Another strategy: If you’ve got a list of dull tasks to do, get creative by making up challenges for yourself that can help you get in the zone. For example, if you’re a blogger, limit the number of words in a post and see how creative you can get or dive into an engrossing topic you’ve never written about before. If you’re a chef—whether at a restaurant or for a hungry family—set out to create a dish without any butter or oil or with vegetables you’ve never tried before.

Gordon Lawrence, author of “Finding the Zone: A Whole New Way to Maximize Mental Potential,” traces flow states to the natural curiosity of babies, who become completely absorbed and delighted when exploring. Adults, like babies, are stimulated by novelty, but you’re most likely to experience flow as an adult when engaged in a skill in which you already have some mastery.

You are most likely to feel “in the flow” when you pursue clear goals that are challenging but within reach. You’ve found the sweet spot between boredom and frustration. As you go about the activity, you enter a feedback loop that gives you the information you need to get closer to your goal. You lose track of time and awareness of your own body and may even forget to eat or stay up into the wee hours of the night.

If you find that you’re not enjoying your writing time, try breaking down the job into smaller tasks. Make an outline and check off each section when you’re done. Resolve to write a particular passage of dialogue–and no more–by the end of the week. The key to experiencing flow is to choose a goal that’s both meaningful to you—and within reach. For you, that may be writing your book.

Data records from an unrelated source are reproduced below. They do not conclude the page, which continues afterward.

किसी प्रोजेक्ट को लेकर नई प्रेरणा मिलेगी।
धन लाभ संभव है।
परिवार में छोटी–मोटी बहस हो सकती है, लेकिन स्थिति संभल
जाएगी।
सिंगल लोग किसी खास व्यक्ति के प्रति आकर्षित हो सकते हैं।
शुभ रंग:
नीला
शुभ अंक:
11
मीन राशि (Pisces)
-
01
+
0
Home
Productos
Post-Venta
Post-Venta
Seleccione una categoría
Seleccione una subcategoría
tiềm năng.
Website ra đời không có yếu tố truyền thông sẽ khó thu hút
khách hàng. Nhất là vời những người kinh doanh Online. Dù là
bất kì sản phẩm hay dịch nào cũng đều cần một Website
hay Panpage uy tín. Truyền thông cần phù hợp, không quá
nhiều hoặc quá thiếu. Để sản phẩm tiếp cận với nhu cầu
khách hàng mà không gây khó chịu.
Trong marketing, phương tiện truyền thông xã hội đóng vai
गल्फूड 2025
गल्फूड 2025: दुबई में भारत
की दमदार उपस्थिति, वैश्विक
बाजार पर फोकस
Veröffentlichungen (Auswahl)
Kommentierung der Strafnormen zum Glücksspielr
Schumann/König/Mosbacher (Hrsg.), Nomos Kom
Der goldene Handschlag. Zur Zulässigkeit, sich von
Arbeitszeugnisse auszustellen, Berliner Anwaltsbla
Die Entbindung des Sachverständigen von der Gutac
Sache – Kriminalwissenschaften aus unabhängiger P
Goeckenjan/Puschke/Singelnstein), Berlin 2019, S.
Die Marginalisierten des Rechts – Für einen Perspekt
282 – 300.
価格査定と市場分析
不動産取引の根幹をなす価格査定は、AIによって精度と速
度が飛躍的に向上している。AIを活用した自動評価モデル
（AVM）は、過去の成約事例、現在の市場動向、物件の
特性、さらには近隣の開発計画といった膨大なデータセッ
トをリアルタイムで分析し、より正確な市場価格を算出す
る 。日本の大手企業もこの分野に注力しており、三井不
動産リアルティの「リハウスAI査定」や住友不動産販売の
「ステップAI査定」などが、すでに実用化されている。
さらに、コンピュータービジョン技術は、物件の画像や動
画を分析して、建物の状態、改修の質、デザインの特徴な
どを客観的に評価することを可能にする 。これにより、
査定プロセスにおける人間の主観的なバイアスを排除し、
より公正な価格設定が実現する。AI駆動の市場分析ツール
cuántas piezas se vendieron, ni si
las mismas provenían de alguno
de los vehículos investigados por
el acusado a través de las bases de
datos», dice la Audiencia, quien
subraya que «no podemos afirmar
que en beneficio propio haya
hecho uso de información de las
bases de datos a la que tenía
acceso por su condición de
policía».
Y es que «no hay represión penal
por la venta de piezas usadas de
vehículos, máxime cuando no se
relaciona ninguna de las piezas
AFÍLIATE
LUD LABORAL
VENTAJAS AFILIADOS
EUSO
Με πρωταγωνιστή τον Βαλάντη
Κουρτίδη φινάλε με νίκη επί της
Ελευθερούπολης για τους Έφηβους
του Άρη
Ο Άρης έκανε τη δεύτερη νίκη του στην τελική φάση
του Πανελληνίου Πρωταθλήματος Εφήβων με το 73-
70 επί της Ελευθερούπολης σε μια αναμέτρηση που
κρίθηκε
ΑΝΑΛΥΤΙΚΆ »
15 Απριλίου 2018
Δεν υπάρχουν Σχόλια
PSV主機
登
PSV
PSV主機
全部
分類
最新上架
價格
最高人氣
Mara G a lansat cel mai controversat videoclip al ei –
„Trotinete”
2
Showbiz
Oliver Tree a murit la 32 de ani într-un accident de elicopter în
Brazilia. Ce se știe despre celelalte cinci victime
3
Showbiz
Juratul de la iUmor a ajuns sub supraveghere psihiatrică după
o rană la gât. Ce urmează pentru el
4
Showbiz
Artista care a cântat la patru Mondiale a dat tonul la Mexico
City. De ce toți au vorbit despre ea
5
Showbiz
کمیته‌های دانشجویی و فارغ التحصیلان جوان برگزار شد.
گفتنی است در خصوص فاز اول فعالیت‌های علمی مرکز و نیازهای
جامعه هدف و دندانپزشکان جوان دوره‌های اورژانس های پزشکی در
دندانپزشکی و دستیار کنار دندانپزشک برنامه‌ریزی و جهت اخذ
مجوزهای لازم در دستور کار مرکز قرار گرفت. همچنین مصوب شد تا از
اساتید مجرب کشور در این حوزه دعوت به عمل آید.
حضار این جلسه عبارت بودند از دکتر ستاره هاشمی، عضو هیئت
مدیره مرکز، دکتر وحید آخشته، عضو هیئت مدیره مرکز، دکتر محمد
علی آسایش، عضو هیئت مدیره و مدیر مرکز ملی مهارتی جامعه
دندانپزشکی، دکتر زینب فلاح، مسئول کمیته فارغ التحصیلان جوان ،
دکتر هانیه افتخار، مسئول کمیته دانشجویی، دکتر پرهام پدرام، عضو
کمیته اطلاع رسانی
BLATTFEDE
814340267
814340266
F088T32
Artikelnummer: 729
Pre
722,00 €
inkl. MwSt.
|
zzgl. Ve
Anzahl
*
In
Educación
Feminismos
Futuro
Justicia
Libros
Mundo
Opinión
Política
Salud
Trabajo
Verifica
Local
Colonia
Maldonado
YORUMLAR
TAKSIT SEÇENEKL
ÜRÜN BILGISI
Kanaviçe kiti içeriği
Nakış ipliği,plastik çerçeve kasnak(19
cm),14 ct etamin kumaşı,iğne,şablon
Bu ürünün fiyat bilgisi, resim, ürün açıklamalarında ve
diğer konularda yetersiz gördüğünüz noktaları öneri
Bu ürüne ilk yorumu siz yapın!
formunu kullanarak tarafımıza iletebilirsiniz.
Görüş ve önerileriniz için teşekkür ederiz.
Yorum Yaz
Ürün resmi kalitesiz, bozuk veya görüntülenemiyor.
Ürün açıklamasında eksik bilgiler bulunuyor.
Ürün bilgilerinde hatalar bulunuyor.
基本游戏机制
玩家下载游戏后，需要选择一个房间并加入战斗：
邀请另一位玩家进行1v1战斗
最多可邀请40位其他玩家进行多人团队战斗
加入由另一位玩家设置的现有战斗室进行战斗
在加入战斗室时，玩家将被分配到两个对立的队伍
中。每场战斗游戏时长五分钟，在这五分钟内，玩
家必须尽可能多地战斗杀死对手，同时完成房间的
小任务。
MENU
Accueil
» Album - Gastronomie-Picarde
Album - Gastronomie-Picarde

Hearing Feedback Is An Essential Skill

Because our culture emphasizes individuality and self-reliance so highly, we sometimes regard “advice” as an implication that the recipient is failing is some way. The assumption is that we’d all ideally do things without help.

The truth is that there are helpers behind every individual achievement and our culture thrives on collaboration and contact.

We tend to think of art especially as the product of one personality. But in the history of visual art, you’ll read about studios where great artists trained other people to work in their style and collectives of artists who spurred each other on, creating schools like the Impressionists. Folk music didn’t always come with names of singer-songwriters attached. Jazz is famously improvisational

When it comes to writing, as well, feedback can be essential. In my previous post, I give the example of The Great Gatsby, which F. Scott Fitzgerald edited dramatically after getting advice from his editor.

When it works, feedback is a grand gift. A person gives you the benefit of her life experience and personality, applying it directly to your task.

Good feedback will offer you solutions, or prompt you to see a problem, or see it differently so you can find your own.

Can you recall a time when you gave feedback and it was received gratefully? Were you relieved because you were afraid you hadn’t said things carefully enough?

We all know that sometimes people aren’t precise or articulate or tactful–but they may still be telling us what we need to hear. Or that feedback can come at the wrong time. The most successful people learn to hear it and store it up in a way that they can use when needed. Maybe advice-givers remind you of a pushy parent, sibling, or spouse who didn’t respect you. You’re losing too much if you let that history deprive you of the advantage of other people’s insights.

So go ahead and invest in yourself and seek the editing, copy-editing, critique, or second reading that could move you forward.

Writing is one area of life where you’ll be pushed up close to your capacity to seek and accept feedback. You’ll need to learn the art of taking useful feedback and discarding comments that lead you away from your goal. Writers need editors! Just as we all need mentors, teachers, and friends who tell us their truth.